Devon yang udah mulai mabuk dikit malah bikin suasana makin absurd. “Eh, tapi beneran deh. Menurut gue, Oliv sama cowok tadi—siapa namanya? Juna, ya?—mereka serasi banget sumpah. Gaya cowoknya kalem, care, ganteng pula. Cocok lah.”
Teresa langsung nyeletuk, “Loh, bukannya lo sendiri yang bilang naksir Oliv, Von? Kok malah bilang dia cocok sama cowok lain?”
Devon cengar-cengir, ngangkat jari telunjuk kayak dosen sok serius. “Sabar, sabar, gue belum selesai ngomong. Oliv sama Juna cocok, iya. Tapi Oliv sama gue… jauh lebih cocok!”
Lea langsung melempar bantal ke arah Devon. “Astaga, capek banget gue dengerin absurditas lo tiap hari. Kenapa sih pede banget?”
Teresa ngakak sampe keluar air mata. “Von, Von… bener-bener deh lo. Hidup lo kayak drama komedi.”
“Eh, serius gue, coba aja pikirin. Gue punya sense humor, gue bisa bikin Oliv ketawa tiap hari. Cowok lain belum tentu bisa, kan?” Devon ngotot, bikin semuanya makin muak tapi nggak bisa berhenti ketawa.

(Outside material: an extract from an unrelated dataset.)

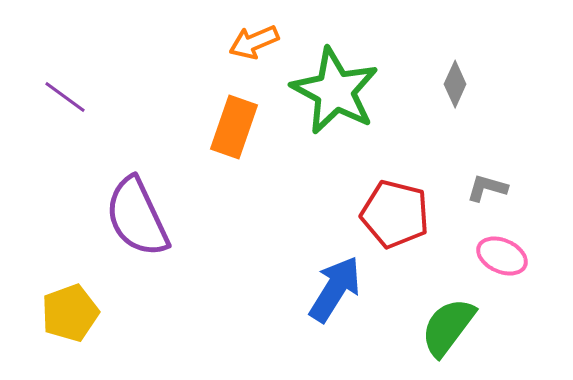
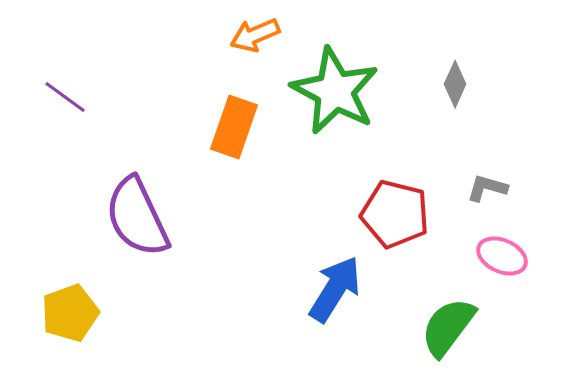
orange arrow: moved 1 px right, 7 px up
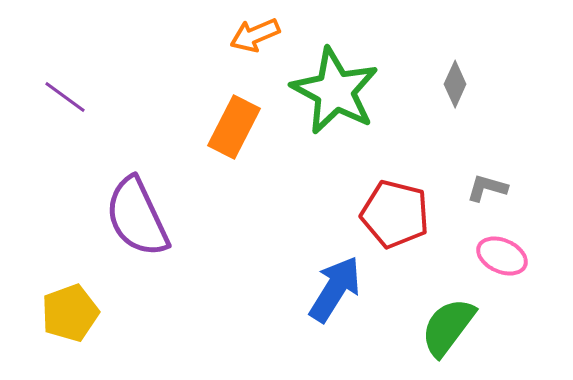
orange rectangle: rotated 8 degrees clockwise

Di tengah kekacauan itu, Jevan kembali menyelipkan kalimat dengan nada lebih tenang, walau tetap tajam. “Ya, tapi serius. Selama Oliv nggak pernah bilang kalo dia pacaran sama Juna atau siapa pun, berarti masih ada kesempatan buat gue deketin dia kan.”
Semua yang ada di kamar mendadak agak hening. Lea melirik ke arah Arka yang dari tadi cuma diam. “Eh, Ka. Lo sendiri gimana? Dari tadi diem aja. Menurut lo, Oliv gimana?”
Teresa malah nambahin dengan jahil, “Atau jangan-jangan… lo sendiri juga naksir Oliv?”
Belum sempat Arka buka mulut, Jevan langsung motong dengan nada yakin. “Ah nggak mungkin. Arka udah punya pacar. Masa iya naksirOliv?”
Semua mata otomatis tertuju ke Arka, nungguin reaksinya. Tapi cowok itu tetap diam beberapa detik, ekspresinya sulit banget ditebak. Dia tiba-tiba berdiri, ambil dompet dari meja. “Gue keluar bentar, mau beli minum sama cemilan tambahan.”
Baru melangkah ke pintu, Jevan setengah bercanda setengah serius nahan. “Eh, bentar Ka. Jawab dulu deh. Lo suka sama Oliv apa nggak?”
Kali ini Arka berhenti, tangannya masih di gagang pintu. Dia menoleh sedikit, tatapannya tenang tapi juga dalam, bikin suasana kamar otomatis tegang. Lalu keluar kalimat yang gak nyambung dari pertanyaan tapi bikin semua terdiam.
“Apa yang bukan milik gue, nggak akan gue ambil. Tapi apa yang jadi milik gue… nggak akan gue biarin orang lain ngambil.”
Selesai bilang itu, Arka langsung keluar kamar, ninggalin yang lain bengong sambil mikirin maksud ucapannya. Lea sampe melongo, Teresa garuk-garuk kepala, Jevan mendengus nggak jelas, sedangkan Devon masih santai nyeruput bir seakan nggak terjadi apa-apa.
“Anjir,” gumam Lea akhirnya. “Itu maksudnya apa coba? Filosofis banget.”
Teresa nyeletuk, “Maksudnya… jangan-jangan Arka emang ada rasa ke Oliv?”
Jevan diam, matanya mengeras. Sementara Devon malah cuek, “Ah udah lah, gue lapar. Mie instan lagi yuk?”
Dan kamar itu pun kembali riuh, tapi semua masih kepikiran sama kata-kata ambigu Arka barusan—terutama Jevan, yang matanya kelihatan penuh perhitungan.